● **Conjunto de exercícios**:
1. Devolva, do acórdão, o trecho que vai de "Acordam no Tribunal" até "obras no mesmo.".
2. De acordo com o acórdão, qual era o valor do mútuo constante da escritura usada como título executivo?
3. Indique se cada afirmação está de acordo com o acórdão, respondendo sim ou não e citando as palavras decisivas do texto: (a) A execução foi instaurada em 2014. (b) A venda chegou a ser concretizada. (c) A exequente recebeu um prazo de 30 dias para prestar o esclarecimento.

Acordam no Tribunal da Relação de Évora:


I
Caixa (…) instaurou em 10/06/2014 a presente execução para pagamento de quantia certa contra (…) e (…).
Peticionando a cobrança de € 62.204,73 e tendo como título executivo uma escritura de mútuo e hipoteca datada 09/10/2007 no valor de € 55.000,00, concedido aos executados para aquisição de um imóvel e realização de obras no mesmo.
Os autos prosseguiram os seus termos até à fase de venda, não concretizada.

Em 26/01/2022 foi ordenada a notificação da exequente para, em 10 dias, esclarecer se os títulos executivos se referiam aos seguintes contratos de crédito com clientes bancários e/ou respetivos fiadores:
“a) Contratos de crédito para a aquisição, construção e realização de obras em habitação própria permanente, secundária ou para arrendamento, bem como para a aquisição de terrenos para construção de habitação própria;
b) Contratos de crédito garantidos por hipoteca sobre bem imóvel;
c) Contratos de crédito a consumidores abrangidos pelo disposto no Decreto-Lei n.º 133/2009, de 2 de junho, alterado pelo Decreto-Lei n.º 72-A/2010, de 18 de junho, com exceção dos contratos de locação de bens móveis de consumo duradouro que prevejam o direito ou a obrigação de compra da coisa locada, seja no próprio contrato, seja em documento autónomo;
d) Contratos de crédito ao consumo celebrados ao abrigo do disposto no Decreto-Lei n.º 359/91, de 21 de setembro, alterado pelos Decretos-Leis n.ºs 101/2000, de 2 de junho, e 82/2006, de 3 de maio, com exceção dos contratos em que uma das partes se obriga, contra retribuição, a conceder à outra o gozo temporário de uma coisa móvel de consumo duradouro e em que se preveja o direito do locatário a adquirir a coisa locada, num prazo convencionado, eventualmente mediante o pagamento de um preço determinado ou determinável nos termos do próprio contrato;
e) Contratos de crédito sob a forma de facilidades de descoberto que estabeleçam a obrigação de reembolso do crédito no prazo de um mês.”
Conforme previsão do artigo 2.º do DL n.º 227/2012, de 25 de Outubro (Plano de Ação para Risco de Incumprimento) na redação em vigor à data (1ª versão).
Mais se determinou que, nessa eventualidade, a exequente deveria juntar aos autos o respetivo PERSI no prazo de 10 dias, bem como juntar aos autos os documentos comprovativos do envio das referidas cartas do PERSI, designadamente registos postais (e/ou comprovativo do registo no site dos CTT), e/ou avisos de receção, bem como ainda os contratos subjacentes.

● **Dados fornecidos**:
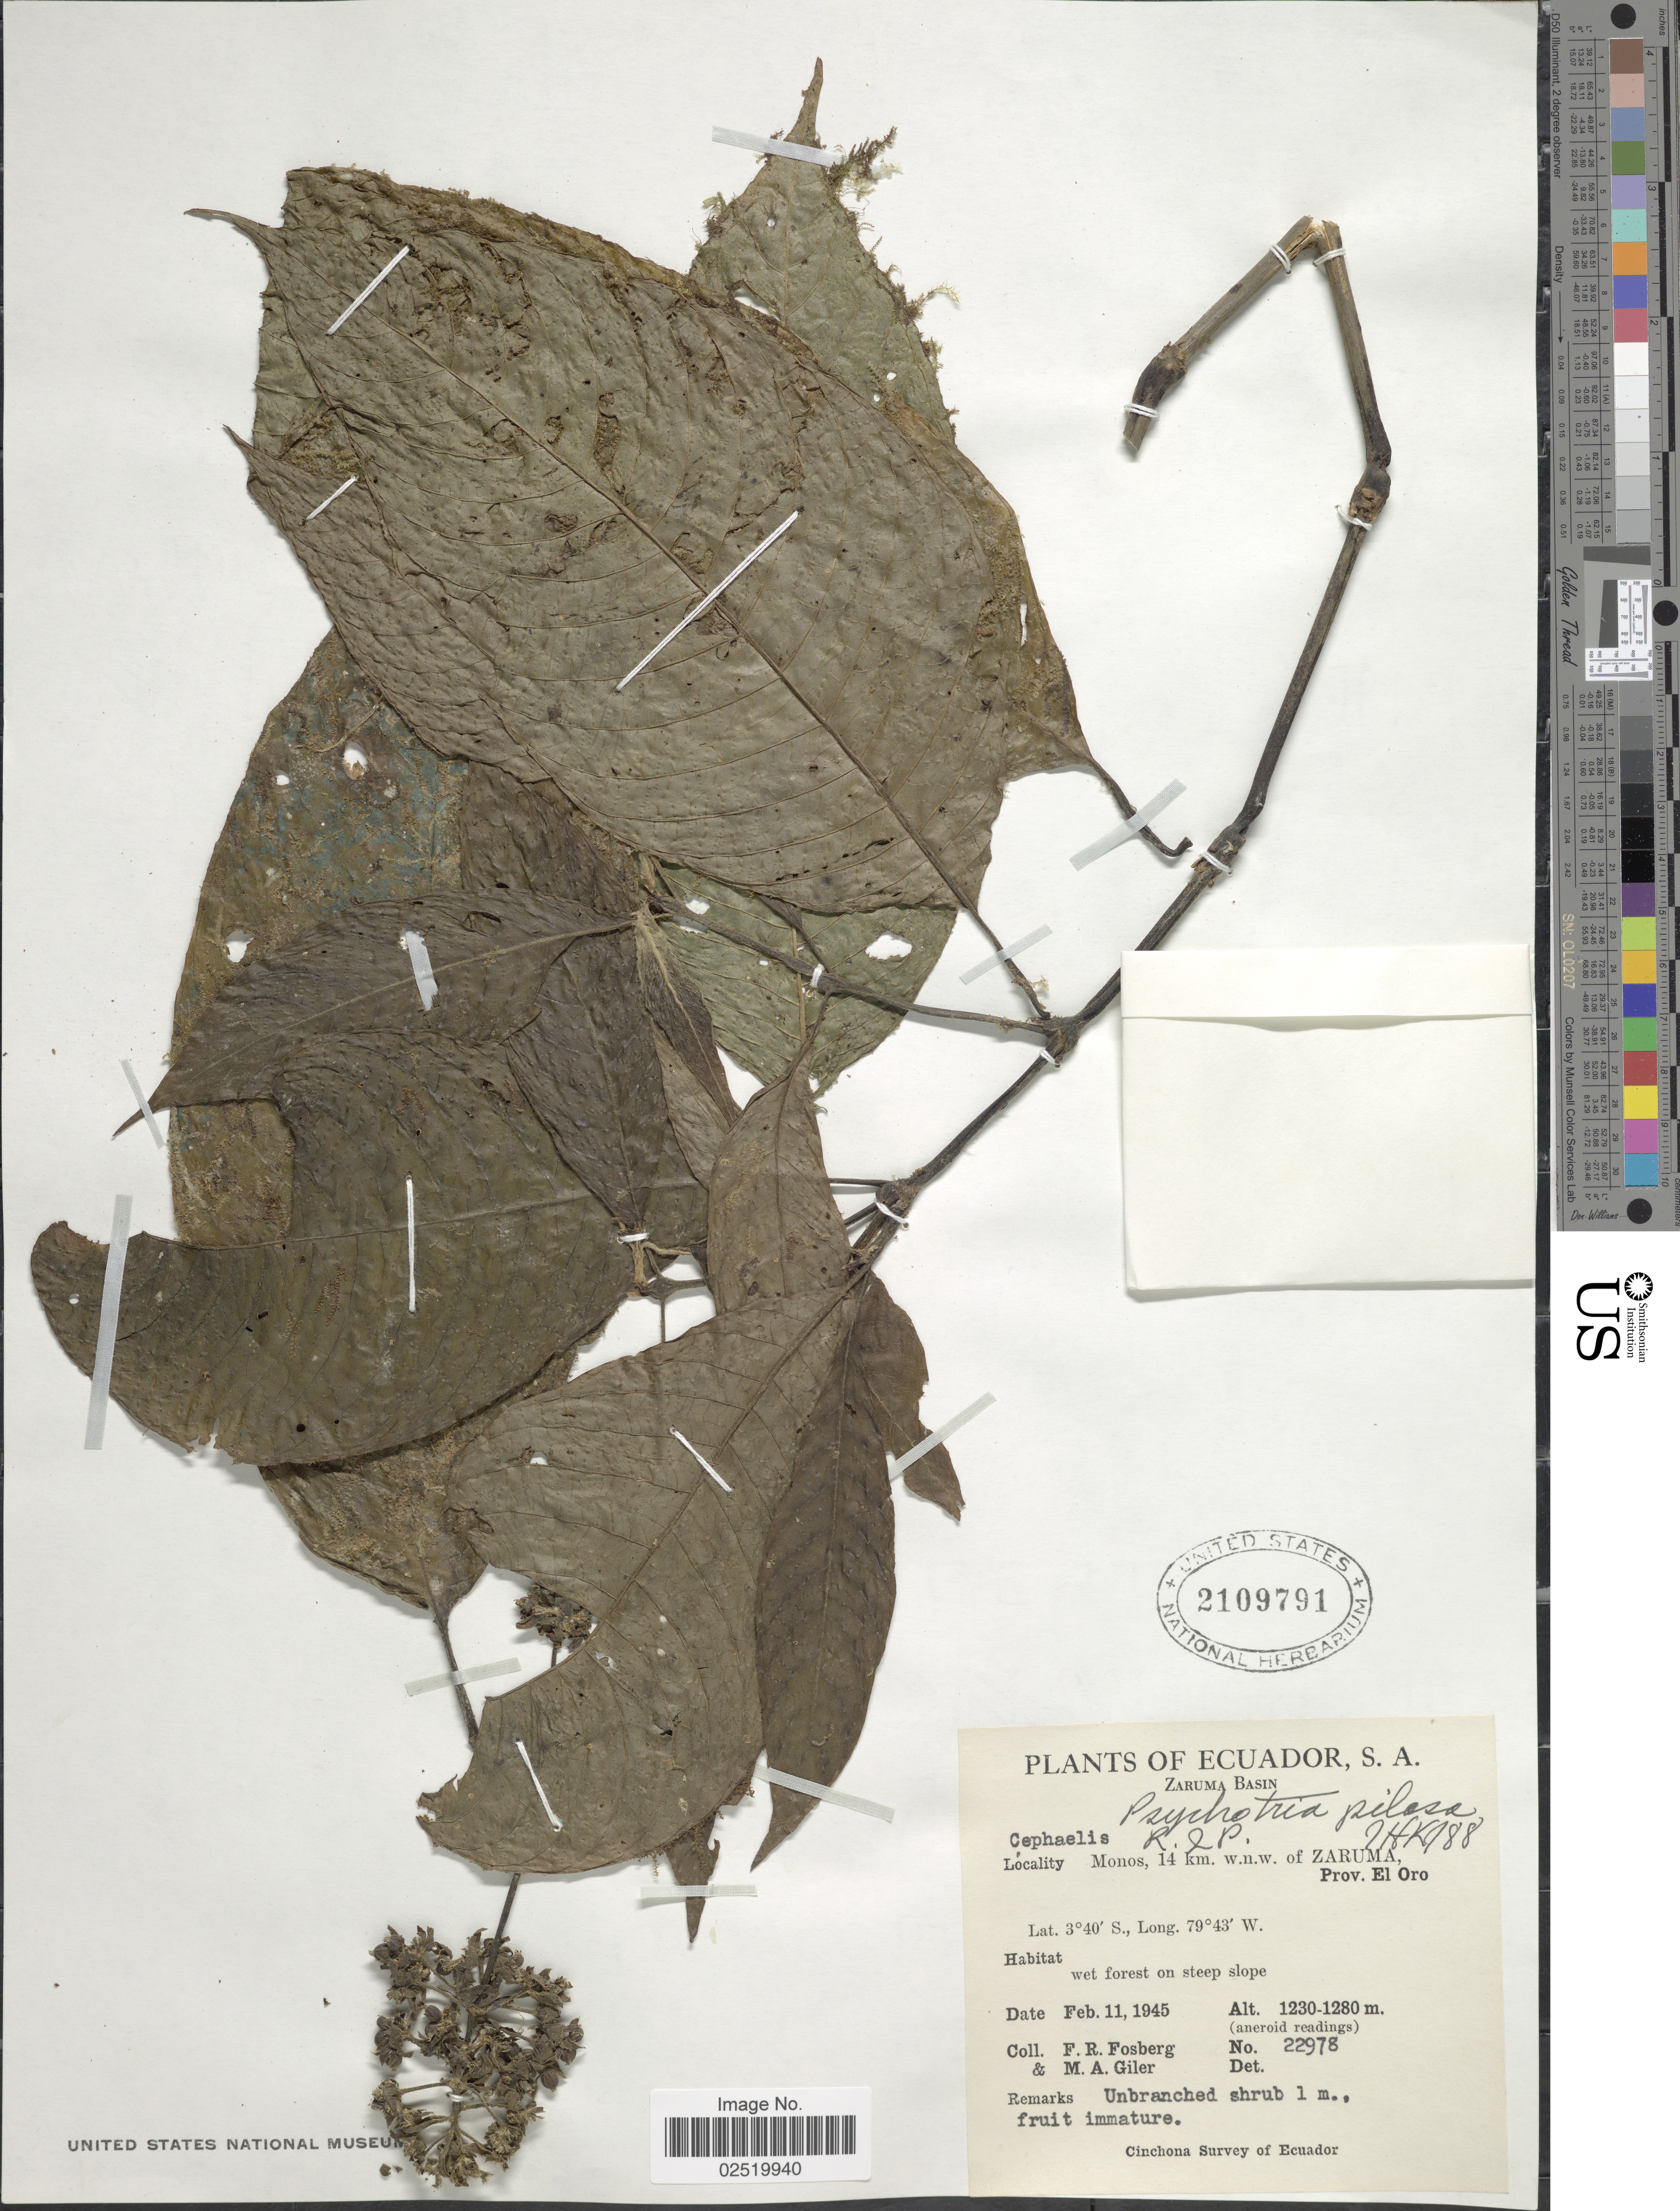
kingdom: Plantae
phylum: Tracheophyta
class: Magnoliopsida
* * *
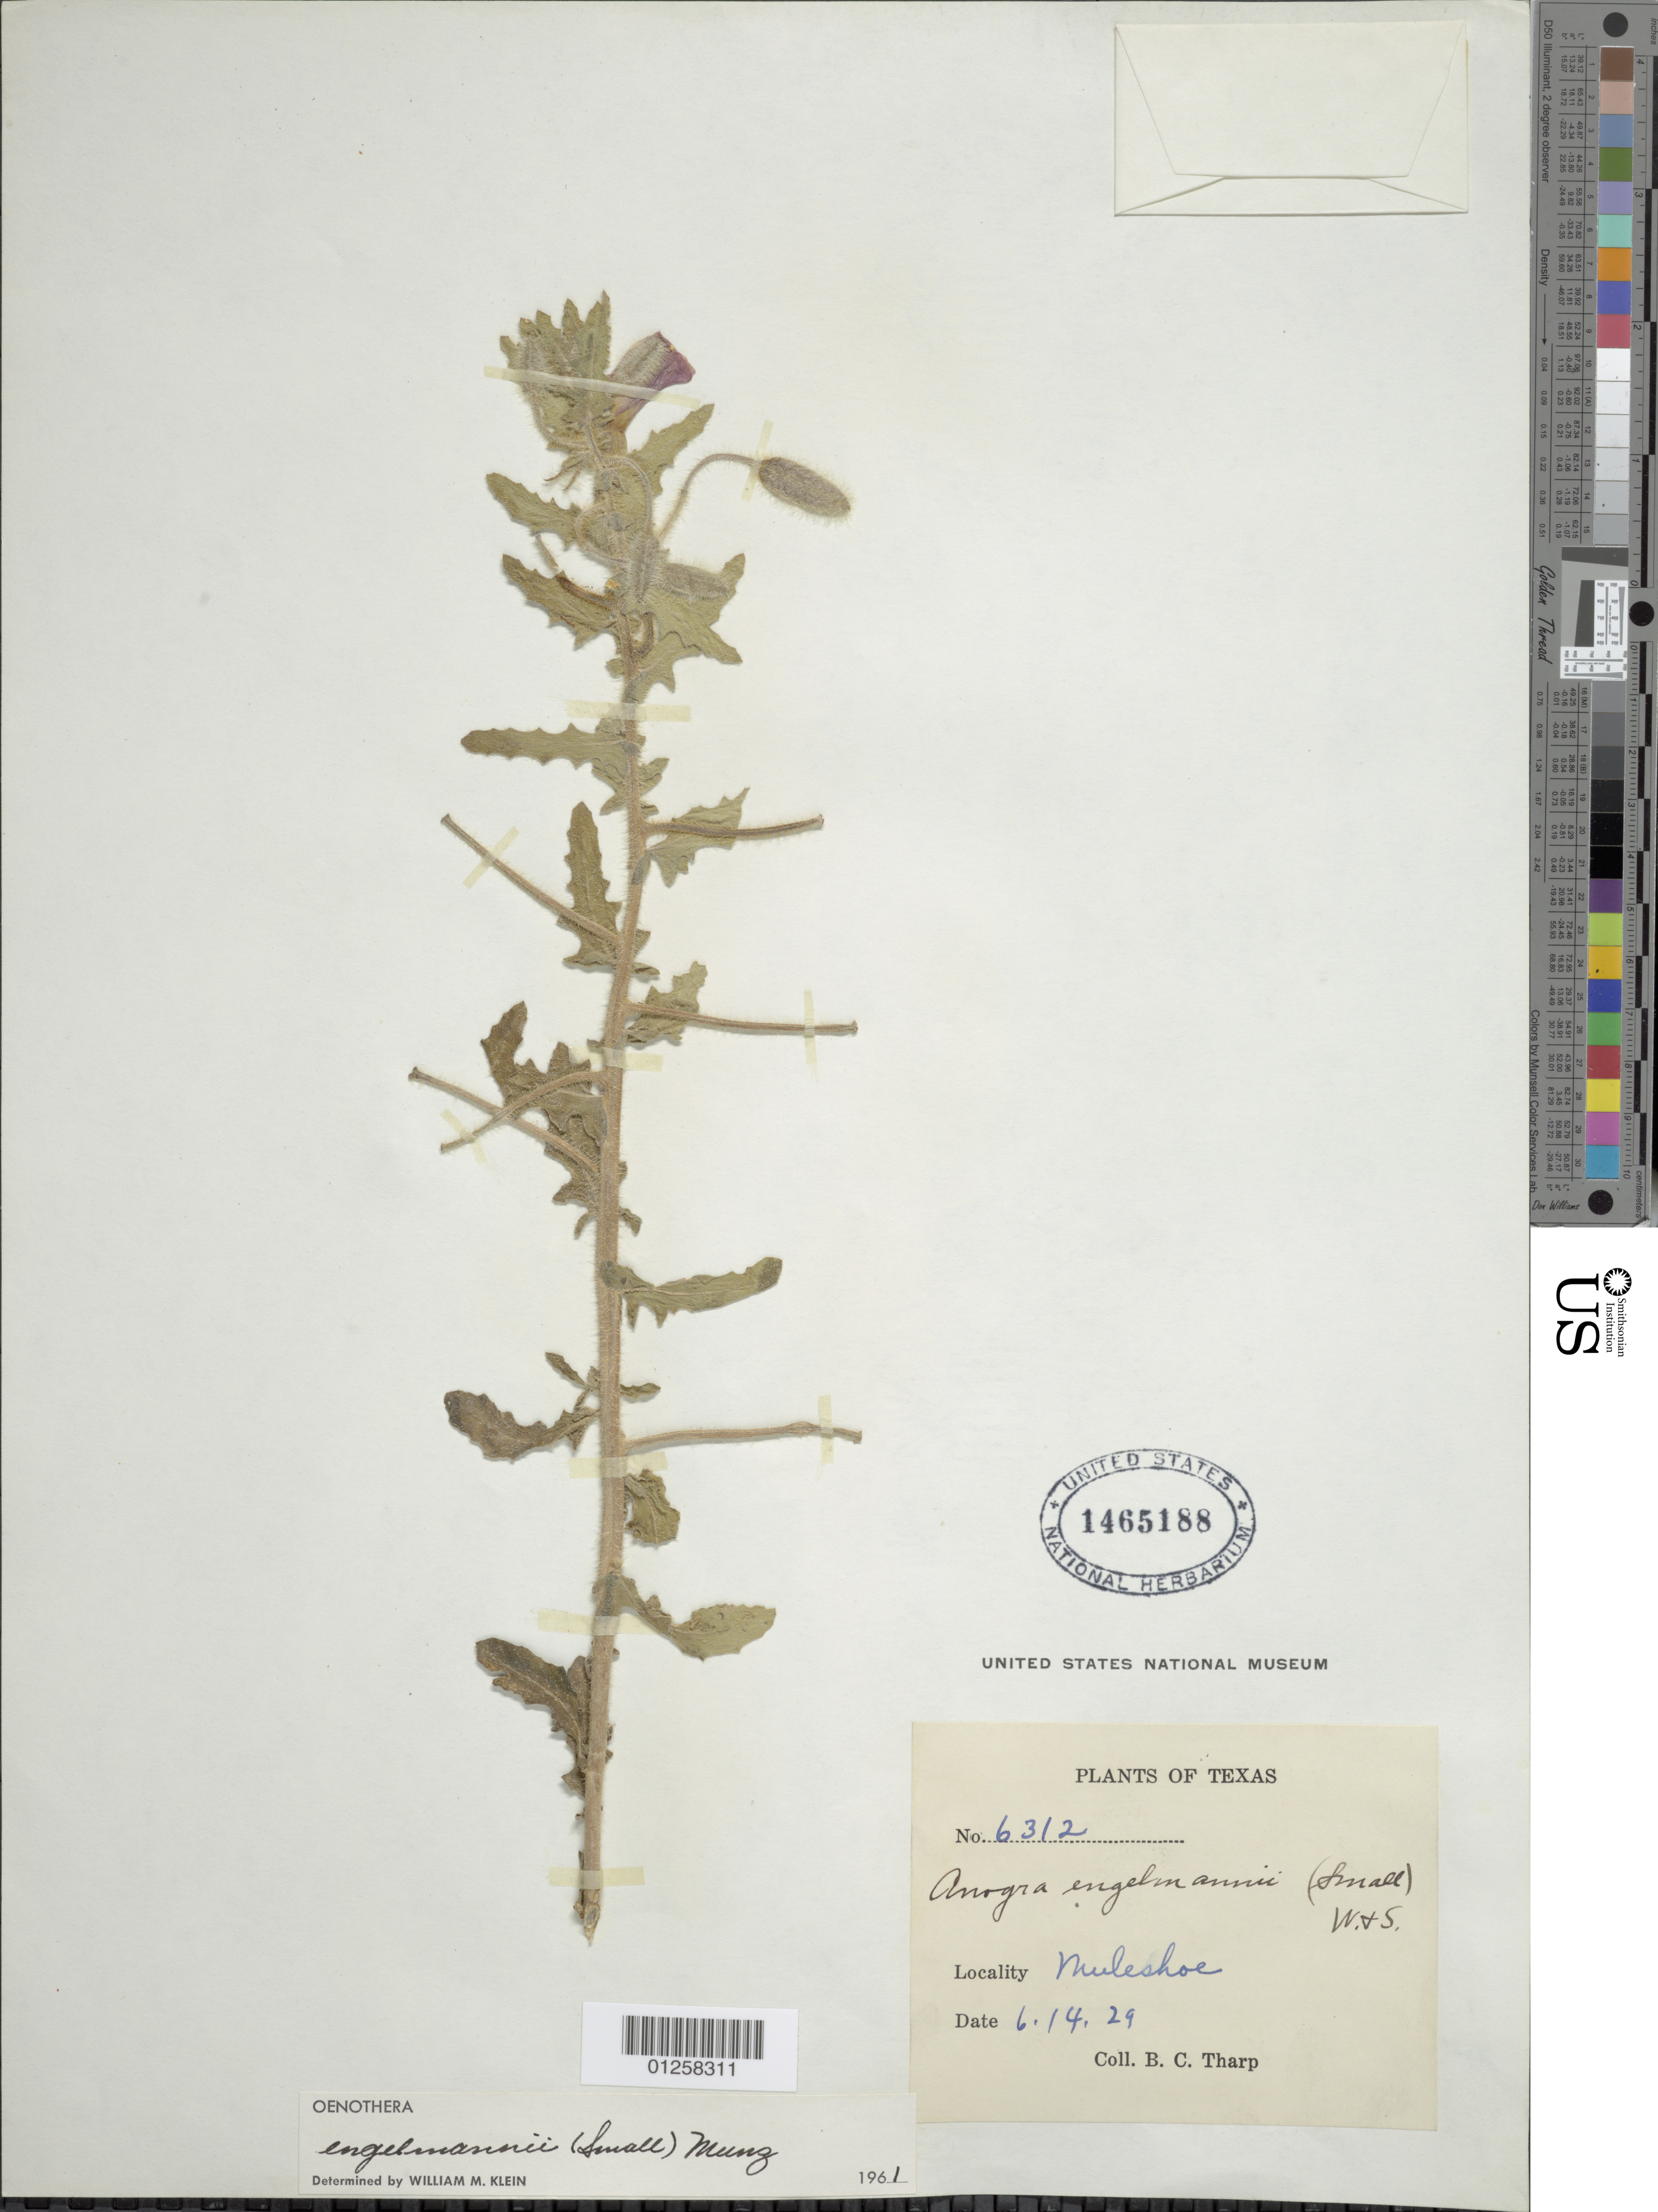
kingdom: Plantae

● **Respostas por tarefa**:
1.
Acordam no Tribunal da Relação de Évora:


I
Caixa (…) instaurou em 10/06/2014 a presente execução para pagamento de quantia certa contra (…) e (…).
Peticionando a cobrança de € 62.204,73 e tendo como título executivo uma escritura de mútuo e hipoteca datada 09/10/2007 no valor de € 55.000,00, concedido aos executados para aquisição de um imóvel e realização de obras no mesmo.

2. € 55.000,00.

3.
(a) Sim: "instaurou em 10/06/2014 a presente execução".
(b) Não: "Os autos prosseguiram os seus termos até à fase de venda, não concretizada."
(c) Não: "foi ordenada a notificação da exequente para, em 10 dias, esclarecer".